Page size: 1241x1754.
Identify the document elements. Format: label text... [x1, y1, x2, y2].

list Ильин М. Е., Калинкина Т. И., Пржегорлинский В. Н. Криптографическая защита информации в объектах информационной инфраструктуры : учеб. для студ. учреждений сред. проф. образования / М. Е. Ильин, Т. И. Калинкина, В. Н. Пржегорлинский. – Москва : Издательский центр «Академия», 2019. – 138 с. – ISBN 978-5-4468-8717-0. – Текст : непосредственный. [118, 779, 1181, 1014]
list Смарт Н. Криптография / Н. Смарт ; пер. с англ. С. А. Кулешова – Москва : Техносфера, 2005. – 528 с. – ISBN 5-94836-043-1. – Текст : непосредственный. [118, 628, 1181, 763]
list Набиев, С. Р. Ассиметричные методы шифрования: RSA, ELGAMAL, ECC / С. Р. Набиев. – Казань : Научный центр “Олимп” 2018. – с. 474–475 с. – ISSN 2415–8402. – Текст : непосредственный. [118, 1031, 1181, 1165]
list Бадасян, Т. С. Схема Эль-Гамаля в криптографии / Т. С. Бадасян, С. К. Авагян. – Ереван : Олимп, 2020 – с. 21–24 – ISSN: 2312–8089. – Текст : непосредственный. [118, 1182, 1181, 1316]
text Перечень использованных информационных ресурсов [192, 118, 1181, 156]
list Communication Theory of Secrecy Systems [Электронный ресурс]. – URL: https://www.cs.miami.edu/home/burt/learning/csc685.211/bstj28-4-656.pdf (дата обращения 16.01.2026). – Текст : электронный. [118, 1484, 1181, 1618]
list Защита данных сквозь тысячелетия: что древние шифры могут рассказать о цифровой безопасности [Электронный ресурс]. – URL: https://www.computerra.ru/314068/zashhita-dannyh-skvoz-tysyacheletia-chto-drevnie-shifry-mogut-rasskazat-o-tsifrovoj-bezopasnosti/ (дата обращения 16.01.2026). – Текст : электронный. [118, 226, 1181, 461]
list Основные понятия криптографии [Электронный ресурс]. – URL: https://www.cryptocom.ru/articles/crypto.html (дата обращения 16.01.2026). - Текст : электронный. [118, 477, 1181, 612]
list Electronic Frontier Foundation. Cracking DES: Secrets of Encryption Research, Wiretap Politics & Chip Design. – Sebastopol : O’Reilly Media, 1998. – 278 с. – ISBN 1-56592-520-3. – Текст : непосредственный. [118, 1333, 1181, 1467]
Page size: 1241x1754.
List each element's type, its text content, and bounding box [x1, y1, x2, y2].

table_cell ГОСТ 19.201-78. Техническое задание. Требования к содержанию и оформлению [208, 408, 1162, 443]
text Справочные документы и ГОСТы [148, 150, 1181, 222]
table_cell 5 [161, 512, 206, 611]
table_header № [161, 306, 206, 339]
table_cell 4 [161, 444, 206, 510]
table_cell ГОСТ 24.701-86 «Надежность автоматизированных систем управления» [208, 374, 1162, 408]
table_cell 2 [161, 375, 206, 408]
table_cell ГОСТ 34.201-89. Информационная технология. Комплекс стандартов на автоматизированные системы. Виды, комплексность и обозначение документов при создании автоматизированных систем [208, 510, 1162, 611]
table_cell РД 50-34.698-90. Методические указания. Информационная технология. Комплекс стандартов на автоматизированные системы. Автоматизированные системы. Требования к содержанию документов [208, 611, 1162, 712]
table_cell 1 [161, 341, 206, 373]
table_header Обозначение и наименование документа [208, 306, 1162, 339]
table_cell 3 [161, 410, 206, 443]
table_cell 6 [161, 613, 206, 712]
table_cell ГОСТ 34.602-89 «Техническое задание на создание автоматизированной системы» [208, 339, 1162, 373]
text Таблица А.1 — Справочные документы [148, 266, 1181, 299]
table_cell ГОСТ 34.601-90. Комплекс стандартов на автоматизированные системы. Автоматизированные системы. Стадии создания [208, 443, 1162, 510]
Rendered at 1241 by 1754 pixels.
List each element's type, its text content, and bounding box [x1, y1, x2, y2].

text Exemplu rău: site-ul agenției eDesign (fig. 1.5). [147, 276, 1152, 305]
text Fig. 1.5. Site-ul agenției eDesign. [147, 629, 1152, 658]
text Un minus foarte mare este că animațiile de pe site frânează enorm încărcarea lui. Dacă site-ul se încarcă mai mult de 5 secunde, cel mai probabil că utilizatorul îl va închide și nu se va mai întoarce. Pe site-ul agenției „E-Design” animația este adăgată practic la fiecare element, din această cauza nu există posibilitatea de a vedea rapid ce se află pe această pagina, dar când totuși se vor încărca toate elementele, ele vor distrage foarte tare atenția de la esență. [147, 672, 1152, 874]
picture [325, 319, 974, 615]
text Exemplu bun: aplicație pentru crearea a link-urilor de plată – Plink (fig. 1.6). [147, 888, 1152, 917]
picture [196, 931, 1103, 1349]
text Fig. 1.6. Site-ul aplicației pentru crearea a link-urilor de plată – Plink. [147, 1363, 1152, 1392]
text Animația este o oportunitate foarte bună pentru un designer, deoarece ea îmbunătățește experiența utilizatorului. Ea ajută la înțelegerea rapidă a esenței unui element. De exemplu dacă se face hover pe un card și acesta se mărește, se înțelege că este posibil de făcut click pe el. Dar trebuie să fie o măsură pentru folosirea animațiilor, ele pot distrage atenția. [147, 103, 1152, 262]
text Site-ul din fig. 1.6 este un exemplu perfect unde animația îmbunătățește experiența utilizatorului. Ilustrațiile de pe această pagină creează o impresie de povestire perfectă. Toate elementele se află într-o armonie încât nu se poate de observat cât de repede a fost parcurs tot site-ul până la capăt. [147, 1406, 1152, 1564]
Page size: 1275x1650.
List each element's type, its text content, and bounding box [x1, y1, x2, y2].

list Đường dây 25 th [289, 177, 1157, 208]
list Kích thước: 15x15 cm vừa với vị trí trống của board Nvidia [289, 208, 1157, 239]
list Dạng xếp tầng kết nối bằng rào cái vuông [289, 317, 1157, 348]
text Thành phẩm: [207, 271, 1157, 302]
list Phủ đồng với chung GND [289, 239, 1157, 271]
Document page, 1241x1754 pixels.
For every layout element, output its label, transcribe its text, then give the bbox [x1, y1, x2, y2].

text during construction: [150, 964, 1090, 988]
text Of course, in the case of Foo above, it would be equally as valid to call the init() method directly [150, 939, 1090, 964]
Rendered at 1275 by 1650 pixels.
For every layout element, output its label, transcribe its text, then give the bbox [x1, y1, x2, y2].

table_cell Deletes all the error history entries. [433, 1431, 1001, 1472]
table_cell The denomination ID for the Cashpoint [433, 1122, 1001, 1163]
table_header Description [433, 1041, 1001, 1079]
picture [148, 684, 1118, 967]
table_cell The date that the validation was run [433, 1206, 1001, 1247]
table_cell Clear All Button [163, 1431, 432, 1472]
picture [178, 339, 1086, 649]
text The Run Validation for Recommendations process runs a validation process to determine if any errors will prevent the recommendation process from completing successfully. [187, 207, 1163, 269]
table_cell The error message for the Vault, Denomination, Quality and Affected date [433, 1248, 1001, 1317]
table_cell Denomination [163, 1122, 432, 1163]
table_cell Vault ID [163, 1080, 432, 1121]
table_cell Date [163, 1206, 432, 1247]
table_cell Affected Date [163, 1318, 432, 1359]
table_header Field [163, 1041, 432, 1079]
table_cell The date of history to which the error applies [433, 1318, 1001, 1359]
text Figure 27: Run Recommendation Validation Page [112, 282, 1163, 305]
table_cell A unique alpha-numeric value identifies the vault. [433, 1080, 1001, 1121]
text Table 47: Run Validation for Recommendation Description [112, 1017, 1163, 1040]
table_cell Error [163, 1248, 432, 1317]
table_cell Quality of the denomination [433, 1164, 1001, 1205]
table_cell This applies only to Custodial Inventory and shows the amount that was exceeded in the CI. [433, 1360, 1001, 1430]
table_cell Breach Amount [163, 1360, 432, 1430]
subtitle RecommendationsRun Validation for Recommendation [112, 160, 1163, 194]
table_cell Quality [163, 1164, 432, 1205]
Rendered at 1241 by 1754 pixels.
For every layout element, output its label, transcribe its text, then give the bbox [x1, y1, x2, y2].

- - -

(Work to complete) Locate the word "документы" in the records above, and return each line that has it.

(Solution)
text Справочные документы и ГОСТы [148, 150, 1181, 222]
text Таблица А.1 — Справочные документы [148, 266, 1181, 299]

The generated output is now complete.